Despite predicting a huge overall loss, Oxford Chairman Stephen Wiggins said in a statement that the company's employer group business remains profitable. That business accounts for about 75% of revenues, according to Thomas Hodapp, managing director at Robertson Stephens & Co. in San Francisco.
And although Oxford's Medicare business in some counties where rates are inadequate is "costing them a fortune," Medicare operations in other counties are Oxford's most profitable business, Hodapp said.
Under heavy lobbying pressure from hospitals and physicians earlier this year, Congress included a provision in the balanced-budget law that allows providers to enter risk contracts directly with Medicare for care to beneficiaries. A government task force led by HCFA is now developing financial solvency requirements for provider-sponsored organizations (See related story, this page).
Hodapp, though, said he thought the New York insurance department overreacted with its demands on Oxford to increase the company's reserves.
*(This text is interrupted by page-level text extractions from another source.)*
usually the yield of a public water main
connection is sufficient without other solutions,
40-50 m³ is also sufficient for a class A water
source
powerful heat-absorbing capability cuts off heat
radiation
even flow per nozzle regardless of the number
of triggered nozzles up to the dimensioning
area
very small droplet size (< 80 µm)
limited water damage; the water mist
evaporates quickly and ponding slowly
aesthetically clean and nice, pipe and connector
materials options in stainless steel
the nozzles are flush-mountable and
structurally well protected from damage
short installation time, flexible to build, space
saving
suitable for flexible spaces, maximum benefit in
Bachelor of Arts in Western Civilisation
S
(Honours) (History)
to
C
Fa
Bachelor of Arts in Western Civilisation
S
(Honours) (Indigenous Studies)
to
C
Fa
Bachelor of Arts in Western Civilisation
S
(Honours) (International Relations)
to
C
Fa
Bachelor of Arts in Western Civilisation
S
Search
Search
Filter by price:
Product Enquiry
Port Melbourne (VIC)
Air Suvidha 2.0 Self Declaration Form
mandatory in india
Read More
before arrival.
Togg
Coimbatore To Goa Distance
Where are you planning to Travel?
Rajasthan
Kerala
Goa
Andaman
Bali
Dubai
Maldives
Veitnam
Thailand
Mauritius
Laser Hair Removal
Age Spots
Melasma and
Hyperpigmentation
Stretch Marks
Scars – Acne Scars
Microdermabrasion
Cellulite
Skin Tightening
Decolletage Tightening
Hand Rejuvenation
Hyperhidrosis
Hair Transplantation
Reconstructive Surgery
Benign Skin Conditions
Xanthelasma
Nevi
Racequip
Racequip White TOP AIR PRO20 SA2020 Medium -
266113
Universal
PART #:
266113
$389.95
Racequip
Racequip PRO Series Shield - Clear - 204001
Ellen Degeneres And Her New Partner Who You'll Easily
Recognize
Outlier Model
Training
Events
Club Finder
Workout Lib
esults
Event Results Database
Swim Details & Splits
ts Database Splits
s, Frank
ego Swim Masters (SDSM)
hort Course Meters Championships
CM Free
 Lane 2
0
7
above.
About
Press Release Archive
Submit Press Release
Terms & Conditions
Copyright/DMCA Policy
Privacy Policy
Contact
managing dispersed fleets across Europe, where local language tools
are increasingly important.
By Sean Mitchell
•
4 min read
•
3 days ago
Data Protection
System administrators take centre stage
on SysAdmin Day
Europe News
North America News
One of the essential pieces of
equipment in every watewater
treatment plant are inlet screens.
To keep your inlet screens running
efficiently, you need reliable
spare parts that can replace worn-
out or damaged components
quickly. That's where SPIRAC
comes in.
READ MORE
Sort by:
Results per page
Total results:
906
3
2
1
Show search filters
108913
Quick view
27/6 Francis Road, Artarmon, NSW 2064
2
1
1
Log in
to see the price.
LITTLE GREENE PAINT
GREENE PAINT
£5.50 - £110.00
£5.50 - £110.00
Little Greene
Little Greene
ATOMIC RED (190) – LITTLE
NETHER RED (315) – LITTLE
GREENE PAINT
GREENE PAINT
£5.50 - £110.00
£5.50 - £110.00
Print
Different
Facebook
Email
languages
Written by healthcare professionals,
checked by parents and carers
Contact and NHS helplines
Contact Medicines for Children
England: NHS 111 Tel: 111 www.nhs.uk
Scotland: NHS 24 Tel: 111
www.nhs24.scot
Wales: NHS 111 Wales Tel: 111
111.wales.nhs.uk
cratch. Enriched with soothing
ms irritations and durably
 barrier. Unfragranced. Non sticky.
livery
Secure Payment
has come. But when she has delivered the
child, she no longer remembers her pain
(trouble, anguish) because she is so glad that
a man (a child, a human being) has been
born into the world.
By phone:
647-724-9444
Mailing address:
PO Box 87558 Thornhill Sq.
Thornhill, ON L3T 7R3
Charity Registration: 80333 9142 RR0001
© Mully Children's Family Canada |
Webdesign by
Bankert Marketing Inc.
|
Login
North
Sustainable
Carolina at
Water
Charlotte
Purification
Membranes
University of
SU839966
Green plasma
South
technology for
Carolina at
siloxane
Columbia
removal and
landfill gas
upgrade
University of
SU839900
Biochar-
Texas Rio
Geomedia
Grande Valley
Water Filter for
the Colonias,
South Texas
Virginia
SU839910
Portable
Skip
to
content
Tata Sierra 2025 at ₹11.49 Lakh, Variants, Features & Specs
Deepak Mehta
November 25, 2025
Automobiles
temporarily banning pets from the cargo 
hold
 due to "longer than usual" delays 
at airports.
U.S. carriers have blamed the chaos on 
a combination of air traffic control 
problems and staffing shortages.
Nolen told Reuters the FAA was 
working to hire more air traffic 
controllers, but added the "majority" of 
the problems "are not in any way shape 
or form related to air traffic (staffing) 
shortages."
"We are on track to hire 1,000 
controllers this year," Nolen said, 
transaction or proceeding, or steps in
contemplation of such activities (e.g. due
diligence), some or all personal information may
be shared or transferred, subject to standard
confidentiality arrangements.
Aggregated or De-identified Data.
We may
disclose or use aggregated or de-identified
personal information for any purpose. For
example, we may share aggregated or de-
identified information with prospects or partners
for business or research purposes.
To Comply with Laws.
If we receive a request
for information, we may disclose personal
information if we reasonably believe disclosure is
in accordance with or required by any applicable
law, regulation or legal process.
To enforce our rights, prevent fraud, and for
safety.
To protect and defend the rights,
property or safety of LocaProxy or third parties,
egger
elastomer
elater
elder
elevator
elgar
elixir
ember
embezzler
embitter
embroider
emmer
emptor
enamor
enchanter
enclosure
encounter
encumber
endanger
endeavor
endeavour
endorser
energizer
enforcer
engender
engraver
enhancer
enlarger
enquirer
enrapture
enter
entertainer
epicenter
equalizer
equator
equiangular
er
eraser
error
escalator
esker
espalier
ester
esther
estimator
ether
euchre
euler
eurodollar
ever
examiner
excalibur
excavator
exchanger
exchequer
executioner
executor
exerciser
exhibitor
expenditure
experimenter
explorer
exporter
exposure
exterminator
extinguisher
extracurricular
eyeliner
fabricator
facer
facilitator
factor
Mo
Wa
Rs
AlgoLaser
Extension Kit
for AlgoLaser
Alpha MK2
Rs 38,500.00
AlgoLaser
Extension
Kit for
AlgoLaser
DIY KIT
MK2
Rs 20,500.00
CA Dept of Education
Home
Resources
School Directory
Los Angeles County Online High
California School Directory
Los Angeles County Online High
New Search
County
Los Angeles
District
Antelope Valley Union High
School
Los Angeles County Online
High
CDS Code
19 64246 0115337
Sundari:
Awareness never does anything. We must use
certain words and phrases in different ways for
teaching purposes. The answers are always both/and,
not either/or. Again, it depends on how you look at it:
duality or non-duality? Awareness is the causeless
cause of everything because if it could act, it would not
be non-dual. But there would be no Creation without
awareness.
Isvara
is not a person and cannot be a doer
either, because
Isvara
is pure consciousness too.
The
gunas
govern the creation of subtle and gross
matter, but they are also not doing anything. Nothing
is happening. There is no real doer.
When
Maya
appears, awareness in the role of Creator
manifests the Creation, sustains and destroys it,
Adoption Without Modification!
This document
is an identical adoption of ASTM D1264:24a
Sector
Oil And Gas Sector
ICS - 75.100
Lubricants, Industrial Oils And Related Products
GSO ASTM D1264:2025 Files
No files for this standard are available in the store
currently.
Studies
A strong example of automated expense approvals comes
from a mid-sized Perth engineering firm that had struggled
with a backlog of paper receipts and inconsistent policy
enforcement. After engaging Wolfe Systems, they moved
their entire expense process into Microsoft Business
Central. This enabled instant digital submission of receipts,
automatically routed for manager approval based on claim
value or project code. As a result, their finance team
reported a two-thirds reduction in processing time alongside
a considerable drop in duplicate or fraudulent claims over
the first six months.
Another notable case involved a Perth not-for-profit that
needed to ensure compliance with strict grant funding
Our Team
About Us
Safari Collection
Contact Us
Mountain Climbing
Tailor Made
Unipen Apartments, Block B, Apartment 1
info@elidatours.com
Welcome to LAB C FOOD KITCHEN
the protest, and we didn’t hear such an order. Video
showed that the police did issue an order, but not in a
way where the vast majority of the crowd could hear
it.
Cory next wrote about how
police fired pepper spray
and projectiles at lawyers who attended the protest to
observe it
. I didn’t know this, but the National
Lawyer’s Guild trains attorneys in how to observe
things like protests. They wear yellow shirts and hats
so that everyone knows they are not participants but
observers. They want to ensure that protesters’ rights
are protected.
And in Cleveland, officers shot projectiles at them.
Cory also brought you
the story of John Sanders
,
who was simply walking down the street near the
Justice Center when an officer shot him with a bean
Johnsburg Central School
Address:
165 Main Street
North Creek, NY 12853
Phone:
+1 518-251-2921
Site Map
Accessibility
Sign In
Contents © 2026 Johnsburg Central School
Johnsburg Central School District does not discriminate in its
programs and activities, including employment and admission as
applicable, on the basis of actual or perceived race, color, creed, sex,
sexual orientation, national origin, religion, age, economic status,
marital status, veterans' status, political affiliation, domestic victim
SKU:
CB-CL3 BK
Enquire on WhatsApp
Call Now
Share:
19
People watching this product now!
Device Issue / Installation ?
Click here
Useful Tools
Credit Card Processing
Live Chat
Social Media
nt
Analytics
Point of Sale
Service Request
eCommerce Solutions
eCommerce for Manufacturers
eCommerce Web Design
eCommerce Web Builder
Oxford, which blamed the third-quarter loss on computer problems that hid major cash flow troubles, now is paying claims faster than it has in several months and has a better idea of expected medical costs, so the reserve increase ordered by state regulators appears high, Hodapp said.
"The implicit assumptions behind this reserve are extremely conservative, given the improvement in the claims payment cycle and (claims) inventory that Oxford has experienced in the last couple of months," he said.
KPMG Peat Marwick, one of Oxford's auditing firms, said last week that the company was well reserved, according to an Oxford spokeswoman.